Sundown

  • 19 Feb - 25 Feb, 2022
  • Mag The Weekly
  • Reviews

Neil Bennett is enjoying a nice holiday at a Mexican resort with his sister, Alice, and her two teenage kids. They’ve got the sea view and the infinity pool and a hotel entertainer to sing for them over supper. Then all of a sudden, disaster. The phone rings; their mother’s dead. So Neil does what any sensible son would do in his position. He pretends he’s lost his passport and therefore can’t fly home for the funeral. The woman’s dead anyway, so what does she care?

Sundown shows Neil’s decision, then proceeds to stroll alongside him like an innocent party. It’s an approach that makes the film all the more blackly comic.

No sooner has Neil shoved tear-stained Alice and the kids through the departure gate than he’s away in a cab, bound for downtown Acapulco. Now he’s holed up at the rackety Hotel Camelinas, not taking calls, just living the dream. When Alice returns, a full fortnight later, she finds him drinking on the beach with the new girlfriend he picked up at the local bodega. As played by Charlotte Gainsbourg, Alice speaks for all of us. Her mouth drops open; she throws up her hands.

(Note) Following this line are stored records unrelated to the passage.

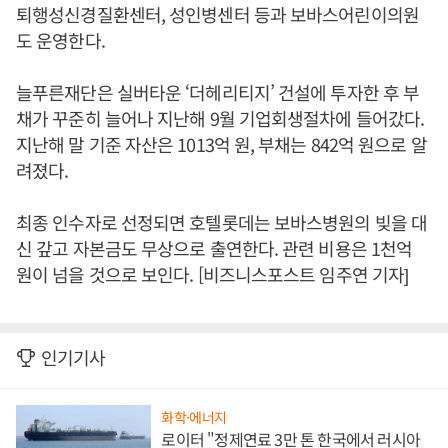
퇴행성신경질환센터, 성인병센터 등과 보바스어린이의원
도 운영한다.
늘푸른재단은 실버타운 ‘더헤리티지’ 건설에 투자한 후 부
채가 꾸준히 늘어나 지난해 9월 기업회생절차에 들어갔다.
지난해 말 기준 자산은 1013억 원, 부채는 842억 원으로 알
려졌다.
최종 인수자로 선정되면 호텔롯데는 보바스병원의 빚을 대
신 갚고 자본금도 무상으로 출연한다. 관련 비용은 1천억
원이 넘을 것으로 보인다. [비즈니스포스트 임주연 기자]
인기기사
화학·에너지
로이터 "정제연료 3만 톤 한국에서 러시아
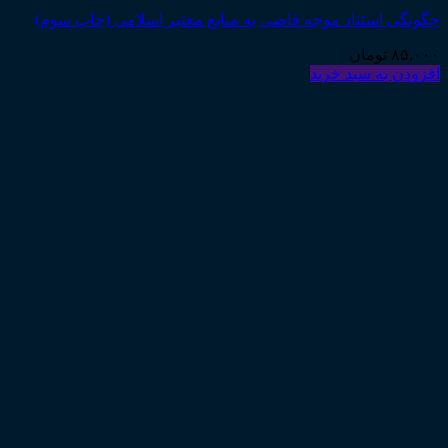
چگونگی استناد موجه قاضی به منابع معتبر اسلامی (چاپ سوم)
۸۵,۰۰۰
تومان
افزودن به سبد خرید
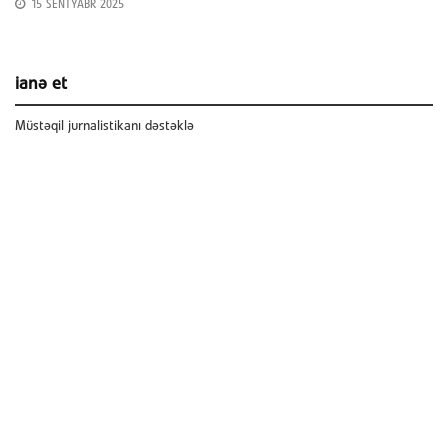
15 SENTYABR 2025
ianə et
Müstəqil jurnalistikanı dəstəklə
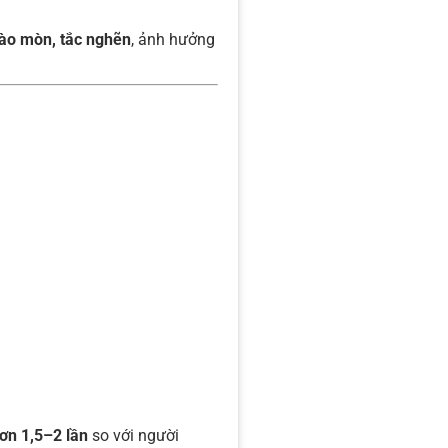
ào mòn, tắc nghẽn
, ảnh hưởng
ơn 1,5–2 lần
so với người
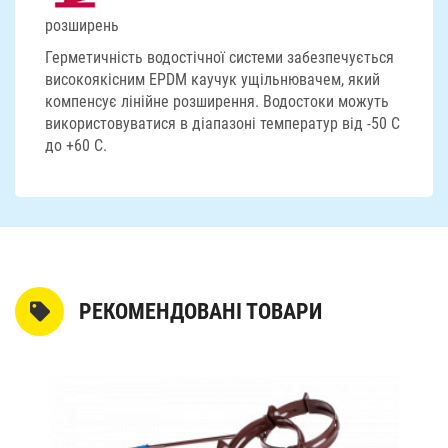
розширень
Герметичність водостічної системи забезпечується
високоякісним EPDM каучук ущільнювачем, який
компенсує лінійне розширення. Водостоки можуть
використовуватися в діапазоні температур від -50 С
до +60 С.
РЕКОМЕНДОВАНІ ТОВАРИ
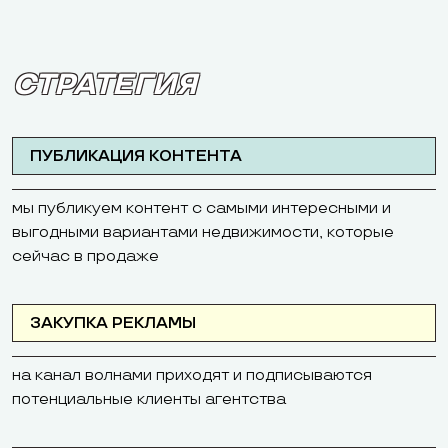
СТРАТЕГИЯ
ПУБЛИКАЦИЯ КОНТЕНТА
мы публикуем контент с самыми интересными и
выгодными вариантами недвижимости, которые
сейчас в продаже
ЗАКУПКА РЕКЛАМЫ
на канал волнами приходят и подписываются
потенциальные клиенты агентства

This of course is the film’s million dollar question. What on earth is wrong with Neil? Is he sick in the head or an out-and-out sociopath? It turns out that the Bennetts are the fabulously wealthy heirs to a meatpacking business; their lavish holidays funded by industrialised slaughter. But Neil mildly explains that he has no interest in money and is content to survive on a relatively small monthly stipend. He’s unperturbed by his sister’s fury, just as he barely bats an eyelid when he witnesses a gangland execution on the beach. He came to Mexico to relax, after all. At the Hotel Camelinas he appears to have achieved full nirvana.

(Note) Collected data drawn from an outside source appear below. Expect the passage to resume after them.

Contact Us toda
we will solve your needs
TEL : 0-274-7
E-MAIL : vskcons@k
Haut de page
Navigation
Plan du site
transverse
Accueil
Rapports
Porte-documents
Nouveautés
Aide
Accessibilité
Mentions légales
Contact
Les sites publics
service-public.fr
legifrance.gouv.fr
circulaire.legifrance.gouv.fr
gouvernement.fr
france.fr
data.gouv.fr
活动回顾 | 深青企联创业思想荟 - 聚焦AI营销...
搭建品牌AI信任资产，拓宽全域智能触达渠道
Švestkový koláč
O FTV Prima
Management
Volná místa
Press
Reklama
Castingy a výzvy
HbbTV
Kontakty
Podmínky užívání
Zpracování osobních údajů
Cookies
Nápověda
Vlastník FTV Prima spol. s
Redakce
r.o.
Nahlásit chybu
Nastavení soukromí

What an extraordinary performance Tim Roth gives us here, insofar as it qualifies as a performance at all. He ambles through the tale with a placid half-smile, his shoulders slumped, his flip-flops dragging; a hollow man who desires nothing more than to be left alone with his nothingness. So what if he skipped his mum’s cremation and lied to his loving family? He shrugs like a husband who forgot to put out the recycling. All in all, Sundown is pitiless and pitch-perfect, an existential tour-de-force.